Market Analysis • April 29, 2026
Defense Props the Headline: March Durable Orders +0.8% Masks a -0.3% Private-Sector Drop
The official release on 2026-04-29 cheered a 0.8% rise in March durable goods orders. The part you could miss in the applause: strip out defense, and orders fell 0.3%. That isn’t a rounding error—it’s the private sector contracting while the headline leans on government demand.
Here’s what the 2026-04-29 data reveals—beyond the headline:
- Total new orders rose 0.8% m/m, but excluding defense they fell 0.3%. Public-sector strength props up a soft private sector.
- Capital goods orders climbed 1.7%, yet nondefense capital goods dropped 1.2%. The lift came from defense (+18.0%), not commercial capex.
- Core nondefense capex ex-aircraft rose a healthy 3.3%, while nondefense aircraft plunged 21.1%—the second straight outsized drop after February’s -33.3%.
- Transportation orders rose 0.8% despite that aircraft collapse, thanks to motor vehicles and parts (+1.2%) and defense aircraft (+16.9%).

*TASK STATEMENT:* Translate this sentence from the market analysis into Spanish: "Capital goods orders climbed 1.7%, yet nondefense capital goods dropped 1.2%."

*DATASET EXCERPT:*
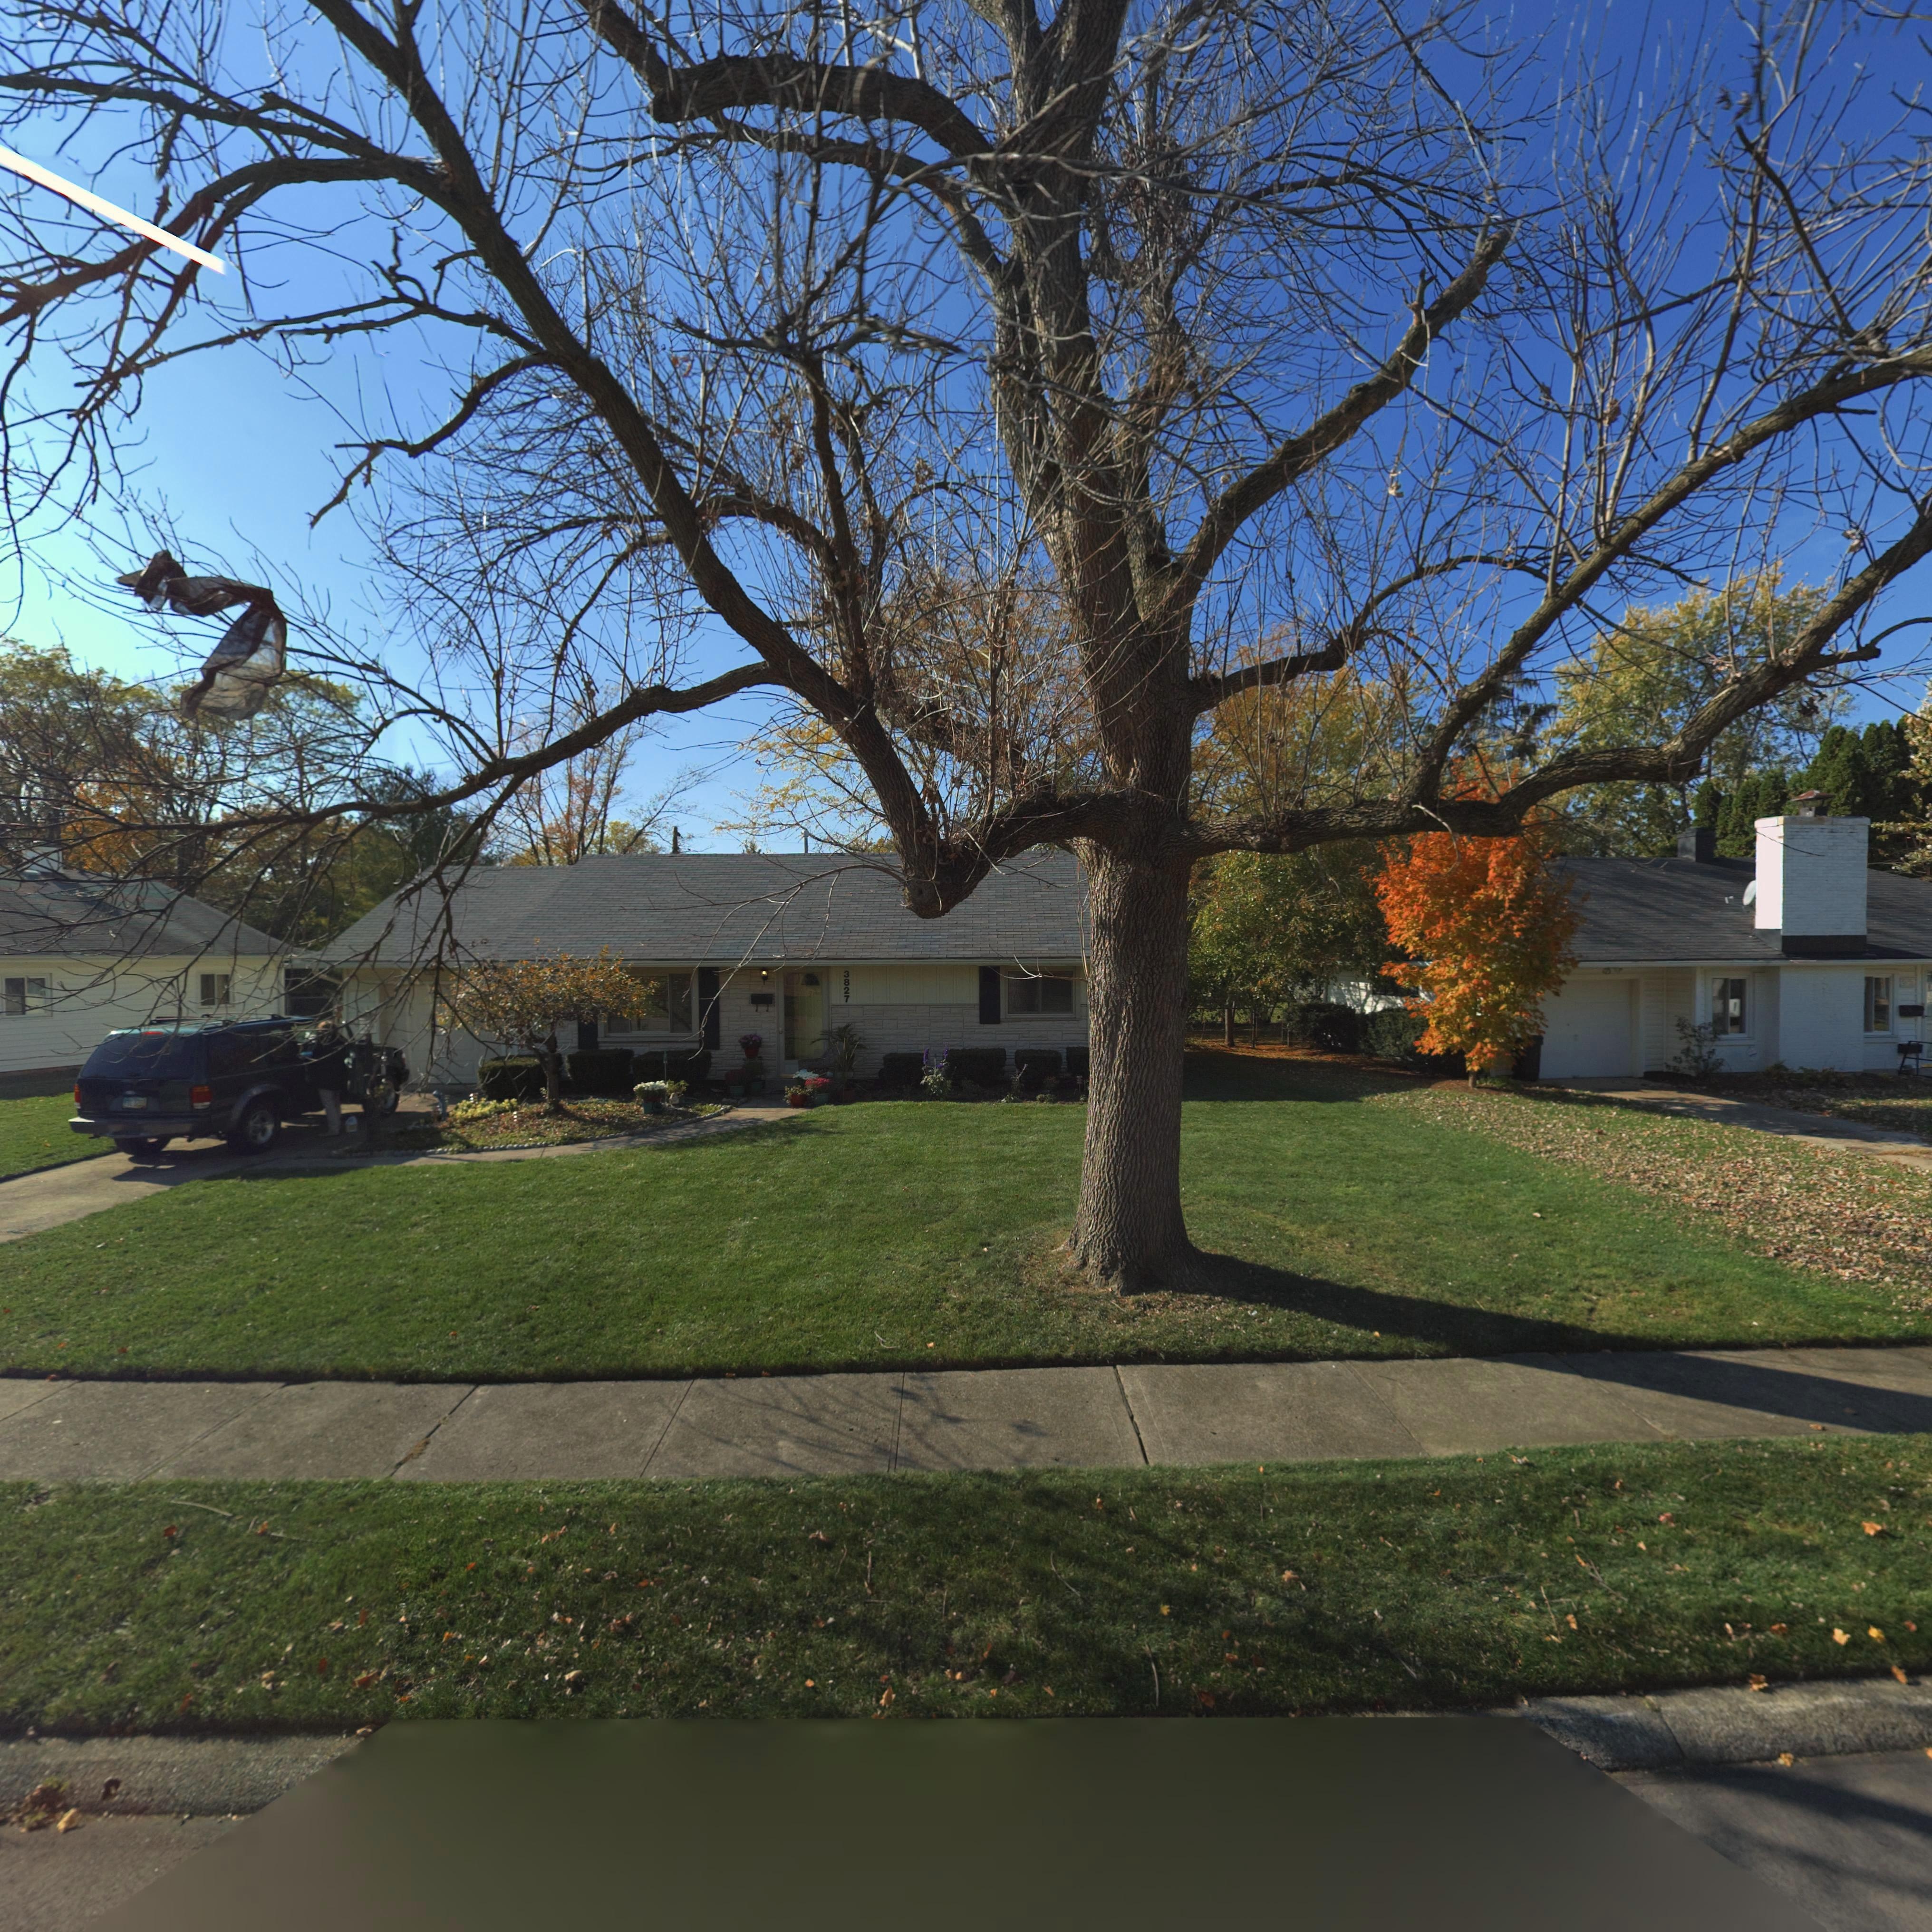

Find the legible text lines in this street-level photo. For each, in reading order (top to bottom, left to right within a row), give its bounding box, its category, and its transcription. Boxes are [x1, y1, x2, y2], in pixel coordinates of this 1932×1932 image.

[843, 969, 850, 1003] StreetNumber: 3827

*ANSWER TO THE TASK:* Los pedidos de bienes de capital subieron un 1,7 %, pero los bienes de capital no destinados a defensa cayeron un 1,2 %.